» **Records from a data collection**
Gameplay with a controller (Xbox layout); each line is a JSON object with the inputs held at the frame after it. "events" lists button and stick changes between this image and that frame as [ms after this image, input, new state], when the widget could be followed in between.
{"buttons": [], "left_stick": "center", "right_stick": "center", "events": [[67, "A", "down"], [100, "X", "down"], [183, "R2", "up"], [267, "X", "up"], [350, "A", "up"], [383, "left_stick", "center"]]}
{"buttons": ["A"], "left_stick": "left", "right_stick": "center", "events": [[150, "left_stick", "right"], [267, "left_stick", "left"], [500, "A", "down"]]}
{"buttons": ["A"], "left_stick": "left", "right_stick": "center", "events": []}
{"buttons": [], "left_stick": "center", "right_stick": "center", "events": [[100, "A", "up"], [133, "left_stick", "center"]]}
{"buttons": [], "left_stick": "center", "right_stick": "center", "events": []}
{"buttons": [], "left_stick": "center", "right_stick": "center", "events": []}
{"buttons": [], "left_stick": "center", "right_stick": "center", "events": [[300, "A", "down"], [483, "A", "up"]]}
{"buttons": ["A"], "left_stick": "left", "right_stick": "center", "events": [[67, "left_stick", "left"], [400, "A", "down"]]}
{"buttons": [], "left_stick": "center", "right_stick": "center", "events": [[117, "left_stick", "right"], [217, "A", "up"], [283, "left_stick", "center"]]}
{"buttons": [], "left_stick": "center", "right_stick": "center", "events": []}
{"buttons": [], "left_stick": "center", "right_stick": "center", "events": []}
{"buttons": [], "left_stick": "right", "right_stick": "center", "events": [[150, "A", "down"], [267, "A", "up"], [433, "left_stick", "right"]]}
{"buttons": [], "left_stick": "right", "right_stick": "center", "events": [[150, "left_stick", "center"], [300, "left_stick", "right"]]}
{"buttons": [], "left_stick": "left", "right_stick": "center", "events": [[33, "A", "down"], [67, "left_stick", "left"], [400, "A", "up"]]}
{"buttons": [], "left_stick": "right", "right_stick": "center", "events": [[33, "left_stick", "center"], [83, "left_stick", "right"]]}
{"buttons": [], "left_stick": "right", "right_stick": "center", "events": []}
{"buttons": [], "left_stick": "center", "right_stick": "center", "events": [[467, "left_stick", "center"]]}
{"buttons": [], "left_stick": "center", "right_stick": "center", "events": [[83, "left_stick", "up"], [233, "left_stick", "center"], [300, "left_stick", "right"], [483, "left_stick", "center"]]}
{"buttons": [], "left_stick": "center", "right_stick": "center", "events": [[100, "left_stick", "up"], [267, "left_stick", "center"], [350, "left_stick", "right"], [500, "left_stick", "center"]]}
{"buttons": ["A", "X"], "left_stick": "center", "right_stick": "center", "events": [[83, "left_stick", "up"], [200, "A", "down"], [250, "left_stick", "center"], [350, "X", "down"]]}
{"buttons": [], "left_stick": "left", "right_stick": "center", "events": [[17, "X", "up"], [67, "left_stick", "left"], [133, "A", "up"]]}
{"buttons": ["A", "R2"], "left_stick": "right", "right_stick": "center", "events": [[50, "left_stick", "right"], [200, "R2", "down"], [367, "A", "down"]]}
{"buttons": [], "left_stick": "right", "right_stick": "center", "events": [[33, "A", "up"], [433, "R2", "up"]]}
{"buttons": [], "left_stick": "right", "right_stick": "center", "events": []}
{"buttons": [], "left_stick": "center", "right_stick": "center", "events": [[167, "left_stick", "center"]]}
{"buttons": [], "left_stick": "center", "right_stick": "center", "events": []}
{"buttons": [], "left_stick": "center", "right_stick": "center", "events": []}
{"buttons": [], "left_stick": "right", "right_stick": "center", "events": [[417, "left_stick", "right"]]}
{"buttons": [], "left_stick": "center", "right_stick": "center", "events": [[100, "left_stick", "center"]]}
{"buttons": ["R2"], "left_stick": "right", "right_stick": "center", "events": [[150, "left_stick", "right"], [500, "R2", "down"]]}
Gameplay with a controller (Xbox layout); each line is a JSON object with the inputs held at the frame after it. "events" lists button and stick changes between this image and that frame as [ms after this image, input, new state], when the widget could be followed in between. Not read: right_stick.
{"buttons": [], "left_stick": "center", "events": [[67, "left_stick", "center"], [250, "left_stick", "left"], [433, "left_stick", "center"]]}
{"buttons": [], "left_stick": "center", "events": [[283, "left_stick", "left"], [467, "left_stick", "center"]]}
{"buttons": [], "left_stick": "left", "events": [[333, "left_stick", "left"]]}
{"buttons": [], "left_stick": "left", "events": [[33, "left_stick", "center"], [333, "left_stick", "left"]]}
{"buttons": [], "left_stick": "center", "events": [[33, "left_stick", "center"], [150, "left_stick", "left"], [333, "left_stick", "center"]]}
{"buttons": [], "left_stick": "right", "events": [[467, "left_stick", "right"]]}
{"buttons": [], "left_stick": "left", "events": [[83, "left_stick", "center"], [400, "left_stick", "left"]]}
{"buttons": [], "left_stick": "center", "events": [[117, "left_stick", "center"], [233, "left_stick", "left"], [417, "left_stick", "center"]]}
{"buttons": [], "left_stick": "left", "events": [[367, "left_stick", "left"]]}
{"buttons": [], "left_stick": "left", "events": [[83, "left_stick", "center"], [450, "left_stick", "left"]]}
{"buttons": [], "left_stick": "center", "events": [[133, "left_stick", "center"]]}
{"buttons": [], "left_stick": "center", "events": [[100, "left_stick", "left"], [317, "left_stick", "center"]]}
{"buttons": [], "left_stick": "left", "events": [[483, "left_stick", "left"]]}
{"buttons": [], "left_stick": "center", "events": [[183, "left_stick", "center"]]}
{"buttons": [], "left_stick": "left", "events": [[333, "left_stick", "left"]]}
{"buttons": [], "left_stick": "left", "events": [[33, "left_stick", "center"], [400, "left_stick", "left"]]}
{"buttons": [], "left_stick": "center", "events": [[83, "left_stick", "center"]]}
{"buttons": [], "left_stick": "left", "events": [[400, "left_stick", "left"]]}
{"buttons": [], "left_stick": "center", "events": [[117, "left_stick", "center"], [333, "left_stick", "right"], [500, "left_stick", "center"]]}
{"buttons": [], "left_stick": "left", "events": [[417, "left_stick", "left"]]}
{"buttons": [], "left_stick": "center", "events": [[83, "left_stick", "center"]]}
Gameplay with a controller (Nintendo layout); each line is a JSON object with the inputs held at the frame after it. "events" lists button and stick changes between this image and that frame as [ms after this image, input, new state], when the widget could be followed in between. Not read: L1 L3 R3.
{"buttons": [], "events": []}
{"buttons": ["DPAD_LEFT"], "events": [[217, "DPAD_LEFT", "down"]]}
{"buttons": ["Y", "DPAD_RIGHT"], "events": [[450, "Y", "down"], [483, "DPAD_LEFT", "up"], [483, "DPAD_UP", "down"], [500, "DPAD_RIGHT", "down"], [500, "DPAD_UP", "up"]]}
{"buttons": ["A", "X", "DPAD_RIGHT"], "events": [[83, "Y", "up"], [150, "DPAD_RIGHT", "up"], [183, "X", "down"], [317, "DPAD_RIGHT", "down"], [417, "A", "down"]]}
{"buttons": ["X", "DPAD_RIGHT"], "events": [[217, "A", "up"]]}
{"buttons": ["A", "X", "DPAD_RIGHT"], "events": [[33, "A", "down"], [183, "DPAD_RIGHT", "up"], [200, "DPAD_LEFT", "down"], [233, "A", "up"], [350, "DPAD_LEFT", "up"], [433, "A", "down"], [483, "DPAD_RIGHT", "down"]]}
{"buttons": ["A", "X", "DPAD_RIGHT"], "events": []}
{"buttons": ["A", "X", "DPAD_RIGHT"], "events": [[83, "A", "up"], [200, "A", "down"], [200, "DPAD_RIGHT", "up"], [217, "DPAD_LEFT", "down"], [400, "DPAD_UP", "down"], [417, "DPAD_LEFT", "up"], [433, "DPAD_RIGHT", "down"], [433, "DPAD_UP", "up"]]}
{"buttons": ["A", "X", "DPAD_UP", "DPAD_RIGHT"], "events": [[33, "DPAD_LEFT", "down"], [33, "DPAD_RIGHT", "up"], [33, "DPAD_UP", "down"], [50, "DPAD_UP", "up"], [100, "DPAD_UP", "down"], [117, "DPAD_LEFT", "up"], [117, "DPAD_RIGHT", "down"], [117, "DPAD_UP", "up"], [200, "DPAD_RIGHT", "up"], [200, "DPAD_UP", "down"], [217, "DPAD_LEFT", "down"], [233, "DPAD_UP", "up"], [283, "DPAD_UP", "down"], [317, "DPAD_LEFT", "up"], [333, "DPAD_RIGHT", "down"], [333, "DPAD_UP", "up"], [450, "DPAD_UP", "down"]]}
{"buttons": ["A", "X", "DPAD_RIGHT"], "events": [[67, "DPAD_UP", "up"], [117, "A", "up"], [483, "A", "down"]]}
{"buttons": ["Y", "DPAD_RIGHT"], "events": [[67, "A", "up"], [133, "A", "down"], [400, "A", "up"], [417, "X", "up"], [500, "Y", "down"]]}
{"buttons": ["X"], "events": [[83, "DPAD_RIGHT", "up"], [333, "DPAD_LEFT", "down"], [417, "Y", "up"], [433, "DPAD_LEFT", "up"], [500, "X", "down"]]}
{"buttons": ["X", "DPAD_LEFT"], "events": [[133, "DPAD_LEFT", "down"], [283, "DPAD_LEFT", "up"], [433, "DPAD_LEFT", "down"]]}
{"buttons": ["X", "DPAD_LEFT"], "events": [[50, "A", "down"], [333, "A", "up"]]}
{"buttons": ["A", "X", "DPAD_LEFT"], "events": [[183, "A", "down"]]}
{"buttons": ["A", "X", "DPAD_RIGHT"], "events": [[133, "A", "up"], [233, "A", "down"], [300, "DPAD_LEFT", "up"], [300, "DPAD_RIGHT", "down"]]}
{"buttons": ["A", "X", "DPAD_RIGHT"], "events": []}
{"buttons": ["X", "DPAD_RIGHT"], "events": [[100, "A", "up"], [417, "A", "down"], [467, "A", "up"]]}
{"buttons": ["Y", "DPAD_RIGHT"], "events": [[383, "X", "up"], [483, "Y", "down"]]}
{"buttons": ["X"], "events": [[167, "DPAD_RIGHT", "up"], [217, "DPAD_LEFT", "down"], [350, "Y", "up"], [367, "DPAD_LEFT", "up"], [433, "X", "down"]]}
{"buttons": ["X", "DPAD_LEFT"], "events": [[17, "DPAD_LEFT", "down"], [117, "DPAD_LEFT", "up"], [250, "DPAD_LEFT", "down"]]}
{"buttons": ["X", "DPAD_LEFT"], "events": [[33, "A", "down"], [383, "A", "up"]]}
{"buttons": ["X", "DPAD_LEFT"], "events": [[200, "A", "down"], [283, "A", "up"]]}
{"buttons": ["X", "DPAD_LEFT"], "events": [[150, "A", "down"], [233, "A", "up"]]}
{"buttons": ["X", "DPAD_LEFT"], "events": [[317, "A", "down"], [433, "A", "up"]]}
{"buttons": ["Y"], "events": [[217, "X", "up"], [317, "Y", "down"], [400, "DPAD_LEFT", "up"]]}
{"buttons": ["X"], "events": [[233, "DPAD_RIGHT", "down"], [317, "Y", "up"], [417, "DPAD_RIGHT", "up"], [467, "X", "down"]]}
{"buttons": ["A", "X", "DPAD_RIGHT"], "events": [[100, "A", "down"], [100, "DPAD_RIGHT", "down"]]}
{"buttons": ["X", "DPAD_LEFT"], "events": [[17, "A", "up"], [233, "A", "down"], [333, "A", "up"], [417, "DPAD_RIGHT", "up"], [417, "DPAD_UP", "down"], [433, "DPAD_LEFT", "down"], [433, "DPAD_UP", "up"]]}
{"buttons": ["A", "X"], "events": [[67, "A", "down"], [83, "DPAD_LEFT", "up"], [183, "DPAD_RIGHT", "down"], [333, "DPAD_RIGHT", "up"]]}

» **EXERCISE REQUIREMENTS**
Each line above that includes "this" counts once; state the total and nothing more.

» **EXERCISE OUTPUT**
3